Stored data entries:
+++++
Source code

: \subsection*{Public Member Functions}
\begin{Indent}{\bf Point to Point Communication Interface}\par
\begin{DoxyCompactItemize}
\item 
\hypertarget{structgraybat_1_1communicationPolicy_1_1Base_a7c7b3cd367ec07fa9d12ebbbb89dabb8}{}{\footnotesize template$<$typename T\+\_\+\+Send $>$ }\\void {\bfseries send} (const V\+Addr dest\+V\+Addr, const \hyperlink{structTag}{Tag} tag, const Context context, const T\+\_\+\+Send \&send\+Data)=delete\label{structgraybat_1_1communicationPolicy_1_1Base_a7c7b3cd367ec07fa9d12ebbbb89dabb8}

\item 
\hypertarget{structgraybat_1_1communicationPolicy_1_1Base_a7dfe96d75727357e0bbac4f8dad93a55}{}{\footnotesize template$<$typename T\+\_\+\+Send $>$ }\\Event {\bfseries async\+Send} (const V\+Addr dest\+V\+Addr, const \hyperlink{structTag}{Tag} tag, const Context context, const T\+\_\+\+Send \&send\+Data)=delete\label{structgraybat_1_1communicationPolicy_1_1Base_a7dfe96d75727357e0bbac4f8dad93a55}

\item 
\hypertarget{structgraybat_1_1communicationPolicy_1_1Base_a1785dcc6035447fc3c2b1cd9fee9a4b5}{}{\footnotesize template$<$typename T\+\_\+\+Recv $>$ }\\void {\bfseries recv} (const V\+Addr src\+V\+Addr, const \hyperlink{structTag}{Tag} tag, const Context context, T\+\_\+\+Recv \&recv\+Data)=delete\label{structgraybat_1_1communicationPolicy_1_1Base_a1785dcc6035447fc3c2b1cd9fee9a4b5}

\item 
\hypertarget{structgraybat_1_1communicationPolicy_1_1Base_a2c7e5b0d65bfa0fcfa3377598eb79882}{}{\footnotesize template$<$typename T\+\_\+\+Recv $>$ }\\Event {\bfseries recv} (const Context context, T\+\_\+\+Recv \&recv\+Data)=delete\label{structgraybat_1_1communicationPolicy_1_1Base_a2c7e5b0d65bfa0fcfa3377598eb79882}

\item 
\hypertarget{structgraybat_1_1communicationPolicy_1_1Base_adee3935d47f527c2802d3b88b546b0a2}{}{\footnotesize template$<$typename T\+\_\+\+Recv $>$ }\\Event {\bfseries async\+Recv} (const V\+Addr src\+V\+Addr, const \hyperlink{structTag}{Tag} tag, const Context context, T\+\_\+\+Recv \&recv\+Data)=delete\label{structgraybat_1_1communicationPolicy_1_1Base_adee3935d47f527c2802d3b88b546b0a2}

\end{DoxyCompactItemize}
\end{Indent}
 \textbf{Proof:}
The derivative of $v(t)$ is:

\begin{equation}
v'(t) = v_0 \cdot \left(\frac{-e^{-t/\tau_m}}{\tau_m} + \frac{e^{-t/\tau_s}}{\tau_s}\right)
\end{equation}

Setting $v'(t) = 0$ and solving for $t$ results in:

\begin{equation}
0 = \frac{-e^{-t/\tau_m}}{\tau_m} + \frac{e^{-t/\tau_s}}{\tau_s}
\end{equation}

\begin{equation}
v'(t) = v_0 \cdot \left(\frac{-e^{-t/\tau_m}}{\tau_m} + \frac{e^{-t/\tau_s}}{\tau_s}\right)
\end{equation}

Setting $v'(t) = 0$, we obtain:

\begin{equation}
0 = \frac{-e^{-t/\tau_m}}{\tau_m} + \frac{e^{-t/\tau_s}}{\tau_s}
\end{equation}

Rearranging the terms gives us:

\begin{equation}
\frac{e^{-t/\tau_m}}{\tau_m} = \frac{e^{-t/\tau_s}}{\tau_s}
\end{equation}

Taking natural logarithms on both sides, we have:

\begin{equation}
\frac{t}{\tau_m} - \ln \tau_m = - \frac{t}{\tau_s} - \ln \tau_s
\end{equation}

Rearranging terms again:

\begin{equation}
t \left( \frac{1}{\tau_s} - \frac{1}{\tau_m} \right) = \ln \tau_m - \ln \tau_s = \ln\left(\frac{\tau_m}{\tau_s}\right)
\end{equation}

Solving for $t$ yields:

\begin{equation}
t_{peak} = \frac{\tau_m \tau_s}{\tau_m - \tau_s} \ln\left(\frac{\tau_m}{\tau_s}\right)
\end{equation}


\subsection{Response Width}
+++++
Write all of the records out exactly, including every line.

- **Answer**
Source code

: \subsection*{Public Member Functions}
\begin{Indent}{\bf Point to Point Communication Interface}\par
\begin{DoxyCompactItemize}
\item 
\hypertarget{structgraybat_1_1communicationPolicy_1_1Base_a7c7b3cd367ec07fa9d12ebbbb89dabb8}{}{\footnotesize template$<$typename T\+\_\+\+Send $>$ }\\void {\bfseries send} (const V\+Addr dest\+V\+Addr, const \hyperlink{structTag}{Tag} tag, const Context context, const T\+\_\+\+Send \&send\+Data)=delete\label{structgraybat_1_1communicationPolicy_1_1Base_a7c7b3cd367ec07fa9d12ebbbb89dabb8}

\item 
\hypertarget{structgraybat_1_1communicationPolicy_1_1Base_a7dfe96d75727357e0bbac4f8dad93a55}{}{\footnotesize template$<$typename T\+\_\+\+Send $>$ }\\Event {\bfseries async\+Send} (const V\+Addr dest\+V\+Addr, const \hyperlink{structTag}{Tag} tag, const Context context, const T\+\_\+\+Send \&send\+Data)=delete\label{structgraybat_1_1communicationPolicy_1_1Base_a7dfe96d75727357e0bbac4f8dad93a55}

\item 
\hypertarget{structgraybat_1_1communicationPolicy_1_1Base_a1785dcc6035447fc3c2b1cd9fee9a4b5}{}{\footnotesize template$<$typename T\+\_\+\+Recv $>$ }\\void {\bfseries recv} (const V\+Addr src\+V\+Addr, const \hyperlink{structTag}{Tag} tag, const Context context, T\+\_\+\+Recv \&recv\+Data)=delete\label{structgraybat_1_1communicationPolicy_1_1Base_a1785dcc6035447fc3c2b1cd9fee9a4b5}

\item 
\hypertarget{structgraybat_1_1communicationPolicy_1_1Base_a2c7e5b0d65bfa0fcfa3377598eb79882}{}{\footnotesize template$<$typename T\+\_\+\+Recv $>$ }\\Event {\bfseries recv} (const Context context, T\+\_\+\+Recv \&recv\+Data)=delete\label{structgraybat_1_1communicationPolicy_1_1Base_a2c7e5b0d65bfa0fcfa3377598eb79882}

\item 
\hypertarget{structgraybat_1_1communicationPolicy_1_1Base_adee3935d47f527c2802d3b88b546b0a2}{}{\footnotesize template$<$typename T\+\_\+\+Recv $>$ }\\Event {\bfseries async\+Recv} (const V\+Addr src\+V\+Addr, const \hyperlink{structTag}{Tag} tag, const Context context, T\+\_\+\+Recv \&recv\+Data)=delete\label{structgraybat_1_1communicationPolicy_1_1Base_adee3935d47f527c2802d3b88b546b0a2}

\end{DoxyCompactItemize}
\end{Indent}
 \textbf{Proof:}
The derivative of $v(t)$ is:

\begin{equation}
v'(t) = v_0 \cdot \left(\frac{-e^{-t/\tau_m}}{\tau_m} + \frac{e^{-t/\tau_s}}{\tau_s}\right)
\end{equation}

Setting $v'(t) = 0$ and solving for $t$ results in:

\begin{equation}
0 = \frac{-e^{-t/\tau_m}}{\tau_m} + \frac{e^{-t/\tau_s}}{\tau_s}
\end{equation}

\begin{equation}
v'(t) = v_0 \cdot \left(\frac{-e^{-t/\tau_m}}{\tau_m} + \frac{e^{-t/\tau_s}}{\tau_s}\right)
\end{equation}

Setting $v'(t) = 0$, we obtain:

\begin{equation}
0 = \frac{-e^{-t/\tau_m}}{\tau_m} + \frac{e^{-t/\tau_s}}{\tau_s}
\end{equation}

Rearranging the terms gives us:

\begin{equation}
\frac{e^{-t/\tau_m}}{\tau_m} = \frac{e^{-t/\tau_s}}{\tau_s}
\end{equation}

Taking natural logarithms on both sides, we have:

\begin{equation}
\frac{t}{\tau_m} - \ln \tau_m = - \frac{t}{\tau_s} - \ln \tau_s
\end{equation}

Rearranging terms again:

\begin{equation}
t \left( \frac{1}{\tau_s} - \frac{1}{\tau_m} \right) = \ln \tau_m - \ln \tau_s = \ln\left(\frac{\tau_m}{\tau_s}\right)
\end{equation}

Solving for $t$ yields:

\begin{equation}
t_{peak} = \frac{\tau_m \tau_s}{\tau_m - \tau_s} \ln\left(\frac{\tau_m}{\tau_s}\right)
\end{equation}


\subsection{Response Width}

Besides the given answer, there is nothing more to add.